Servers in a private network
============================

In this example, we assume that there are three servers in Virtnet A. An HTTP
server at port 80 with IP 192.168.1.2, a GOPHER server at port 70 with IP
192.168.1.3, and a TFTP server at port 69 with IP 192.168.1.4 . Now you want
the servers (and only them) to be reachable to the home network via the
router's IP and to the internet via your gateway. The router would have the
following configuration:

! <policy label_prefix="virtnet_a" domain="virtnet_a" />
! <policy label_prefix="virtnet_b" domain="virtnet_b" />
!
! <domain name="uplink" interface="10.0.2.55/24" gateway="10.0.2.1">
!    <tcp-forward port="80" domain="virtnet_a" to="192.168.1.2" />
!    <tcp-forward port="70" domain="virtnet_a" to="192.168.1.3" />
!    <udp-forward port="69" domain="virtnet_a" to="192.168.1.4" />
! </domain>
!
! <domain name="virtnet_a" interface="192.168.1.1/24" />
! <domain name="virtnet_b" interface="192.168.1.1/24" />

Amongst the packets that come from the uplink, only those that are addressed
to 10.0.2.55 and TCP port 80, TCP port 70, or UDP port 69 are forwarded.
All these packets are forwarded to Virtnet A. But beforehand, their IP
destination is adapted. TCP-port-80 packets are redirected to 192.168.1.2,
TCP-port-70 packets to 192.168.1.3, and UDP-port-69 packets to 192.168.1.4.

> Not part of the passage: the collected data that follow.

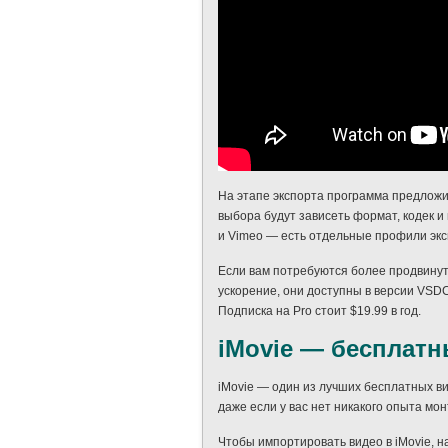
На этапе экспорта программа предложит
выбора будут зависеть формат, кодек и
и Vimeo — есть отдельные профили эк
Если вам потребуются более продвинут
ускорение, они доступны в версии VSDC
Подписка на Pro стоит $19.99 в год.
iMovie — бесплатн
iMovie — один из лучших бесплатных ви
даже если у вас нет никакого опыта мо
Чтобы импортировать видео в iMovie, н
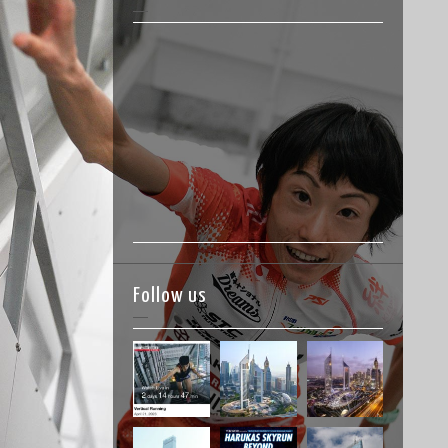
Follow us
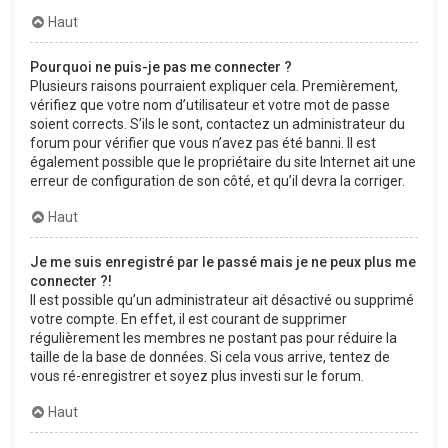
Haut
Pourquoi ne puis-je pas me connecter ?
Plusieurs raisons pourraient expliquer cela. Premièrement,
vérifiez que votre nom d’utilisateur et votre mot de passe
soient corrects. S’ils le sont, contactez un administrateur du
forum pour vérifier que vous n’avez pas été banni. Il est
également possible que le propriétaire du site Internet ait une
erreur de configuration de son côté, et qu’il devra la corriger.
Haut
Je me suis enregistré par le passé mais je ne peux plus me
connecter ?!
Il est possible qu’un administrateur ait désactivé ou supprimé
votre compte. En effet, il est courant de supprimer
régulièrement les membres ne postant pas pour réduire la
taille de la base de données. Si cela vous arrive, tentez de
vous ré-enregistrer et soyez plus investi sur le forum.
Haut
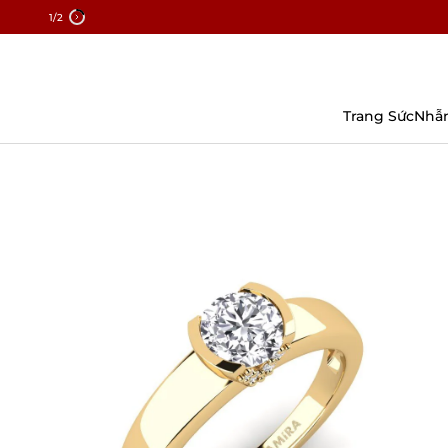
1
/2
Chuyển
Đến
Nội
Dung
Trang Sức
Nhẫ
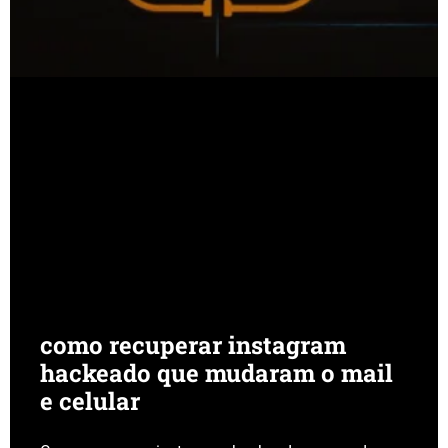
como recuperar instagram
hackeado que mudaram o mail
e celular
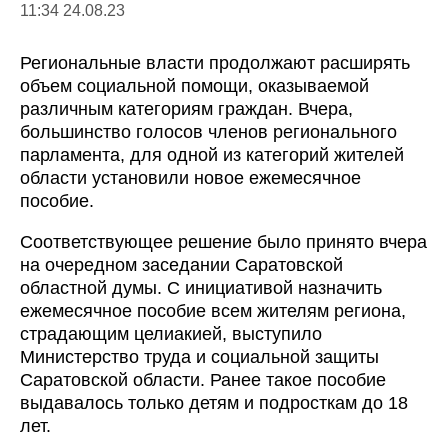
11:34 24.08.23
Региональные власти продолжают расширять
объем социальной помощи, оказываемой
различным категориям граждан. Вчера,
большинство голосов членов регионального
парламента, для одной из категорий жителей
области установили новое ежемесячное
пособие.
Соответствующее решение было принято вчера
на очередном заседании Саратовской
областной думы. С инициативой назначить
ежемесячное пособие всем жителям региона,
страдающим целиакией, выступило
Министерство труда и социальной защиты
Саратовской области. Ранее такое пособие
выдавалось только детям и подросткам до 18
лет.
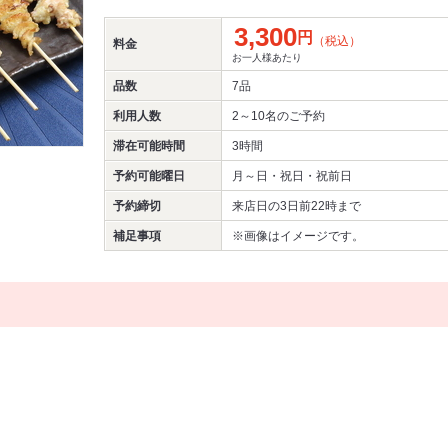
3,300
円
（税込）
料金
お一人様あたり
品数
7品
利用人数
2～10名
のご予約
滞在可能時間
3時間
予約可能曜日
月～日・祝日・祝前日
予約締切
来店日の3日前22時まで
補足事項
※画像はイメージです。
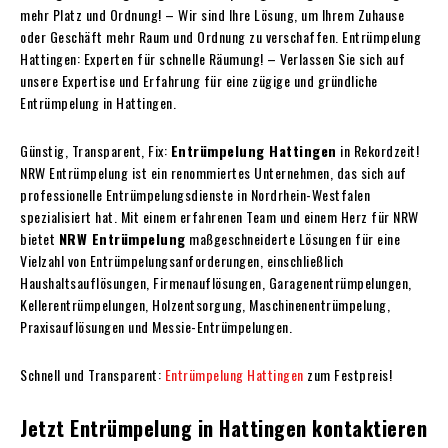
mehr Platz und Ordnung! – Wir sind Ihre Lösung, um Ihrem Zuhause
oder Geschäft mehr Raum und Ordnung zu verschaffen. Entrümpelung
Hattingen: Experten für schnelle Räumung! – Verlassen Sie sich auf
unsere Expertise und Erfahrung für eine zügige und gründliche
Entrümpelung in Hattingen.
Günstig, Transparent, Fix:
Entrümpelung Hattingen
in Rekordzeit!
NRW Entrümpelung ist ein renommiertes Unternehmen, das sich auf
professionelle Entrümpelungsdienste in Nordrhein-Westfalen
spezialisiert hat. Mit einem erfahrenen Team und einem Herz für NRW
bietet
NRW Entrümpelung
maßgeschneiderte Lösungen für eine
Vielzahl von Entrümpelungsanforderungen, einschließlich
Haushaltsauflösungen, Firmenauflösungen, Garagenentrümpelungen,
Kellerentrümpelungen, Holzentsorgung, Maschinenentrümpelung,
Praxisauflösungen und Messie-Entrümpelungen.
Schnell und Transparent:
Entrümpelung Hattingen
zum Festpreis!
Jetzt
Entrümpelung in Hattingen
kontaktieren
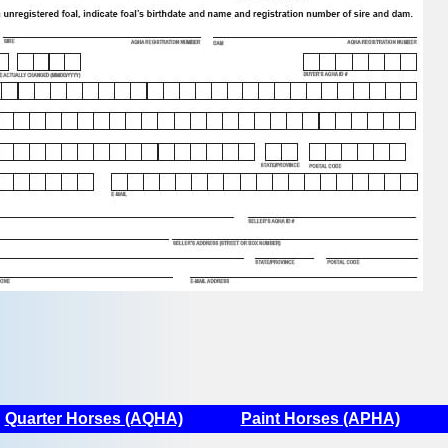
Quarter Horses (AQHA)
Paint Horses (APHA)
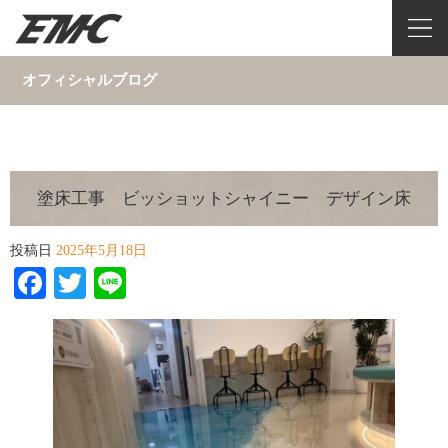
オフィシャルブログ
塗床工事 ビッショットシャイニー デザイン床
投稿日
2025年5月18日
Facebook
Twitter
Line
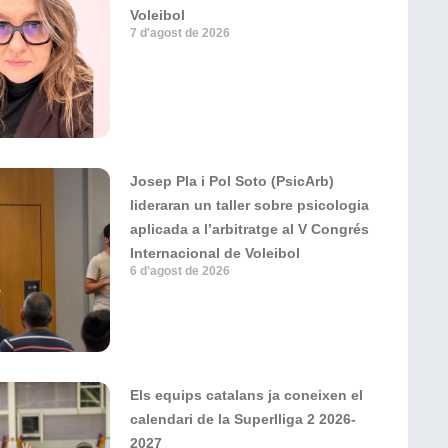
Voleibol
7 d'agost de 2026
Josep Pla i Pol Soto (PsicArb)
lideraran un taller sobre psicologia
aplicada a l’arbitratge al V Congrés
Internacional de Voleibol
6 d'agost de 2026
Els equips catalans ja coneixen el
calendari de la Superlliga 2 2026-
2027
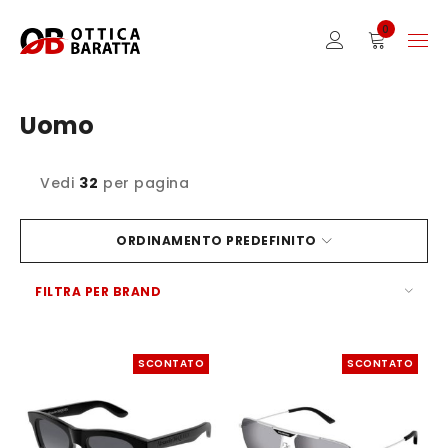
0
Uomo
Vedi
32
per pagina
ORDINAMENTO PREDEFINITO
FILTRA PER BRAND
SCONTATO
SCONTATO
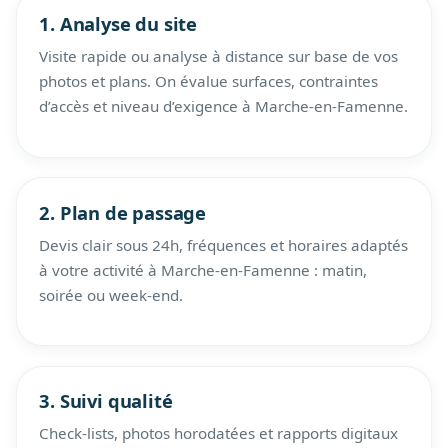
1. Analyse du site
Visite rapide ou analyse à distance sur base de vos
photos et plans. On évalue surfaces, contraintes
d’accès et niveau d’exigence à Marche-en-Famenne.
2. Plan de passage
Devis clair sous 24h, fréquences et horaires adaptés
à votre activité à Marche-en-Famenne : matin,
soirée ou week-end.
3. Suivi qualité
Check-lists, photos horodatées et rapports digitaux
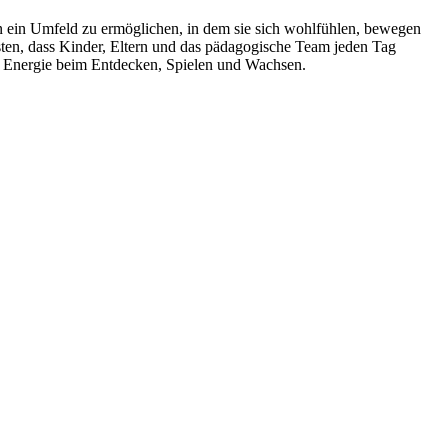
n ein Umfeld zu ermöglichen, in dem sie sich wohlfühlen, bewegen
sten, dass Kinder, Eltern und das pädagogische Team jeden Tag
nd Energie beim Entdecken, Spielen und Wachsen.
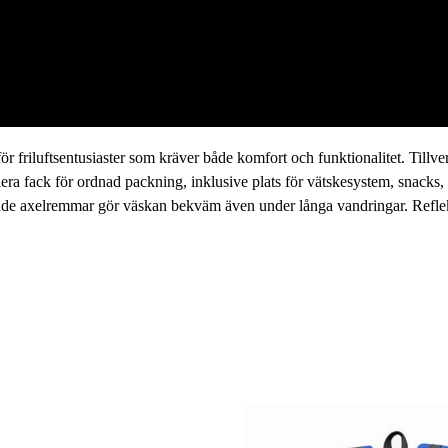
r friluftsentusiaster som kräver både komfort och funktionalitet. Tillver
lera fack för ordnad packning, inklusive plats för vätskesystem, snacks,
ade axelremmar gör väskan bekväm även under långa vandringar. Reflekte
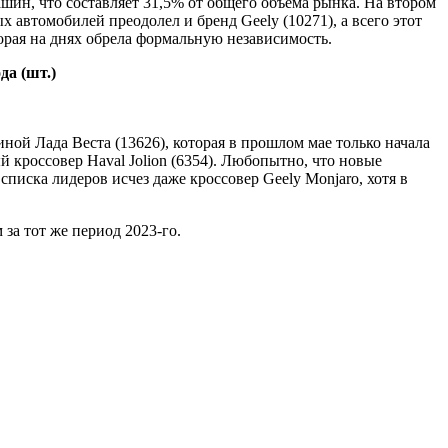
ин, что составляет 31,5% от общего объема рынка. На втором
х автомобилей преодолел и бренд Geely (10271), а всего этот
торая на днях обрела формальную независимость.
да (шт.)
виной Лада Веста (13626), которая в прошлом мае только начала
й кроссовер Haval Jolion (6354). Любопытно, что новые
иска лидеров исчез даже кроссовер Geely Monjaro, хотя в
 за тот же период 2023-го.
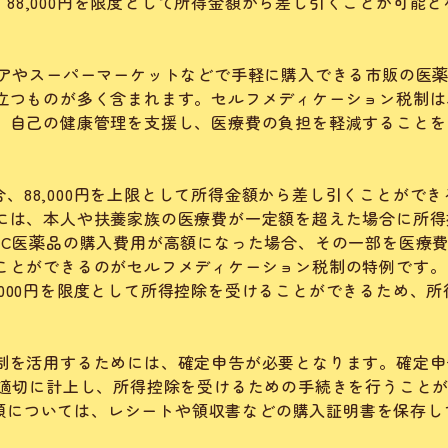
て、88,000円を限度として所得金額から差し引くことが可能と
トアやスーパーマーケットなどで手軽に購入できる市販の医
立つものが多く含まれます。セルフメディケーション税制は
、自己の健康管理を支援し、医療費の負担を軽減することを
場合、88,000円を上限として所得金額から差し引くことができ
には、本人や扶養家族の医療費が一定額を超えた場合に所得
TC医薬品の購入費用が高額になった場合、その一部を医療
ことができるのがセルフメディケーション税制の特例です。
88,000円を限度として所得控除を受けることができるため、所
制を活用するためには、確定申告が必要となります。確定申
を適切に計上し、所得控除を受けるための手続きを行うこと
る金額については、レシートや領収書などの購入証明書を保存し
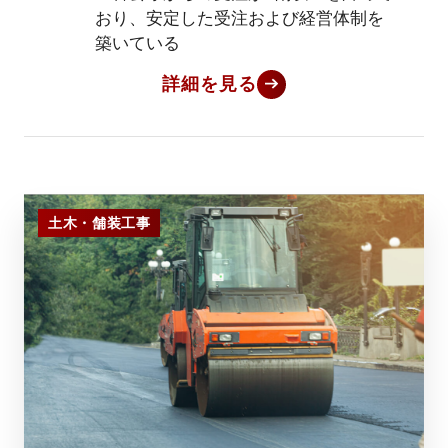
おり、安定した受注および経営体制を
築いている
詳細を見る
土木・舗装工事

Amongst the packets that come from Virtnet A, only those that match a link
state at the uplink are forwarded, because the Virtnet-A domain contains no
rules. Thus, Virtnet A can only talk to the uplink in the context of
TCP-connections or UDP pseudo-connections that were opened by clients behind
the uplink. The servers IP addresses never leave Virtnet A.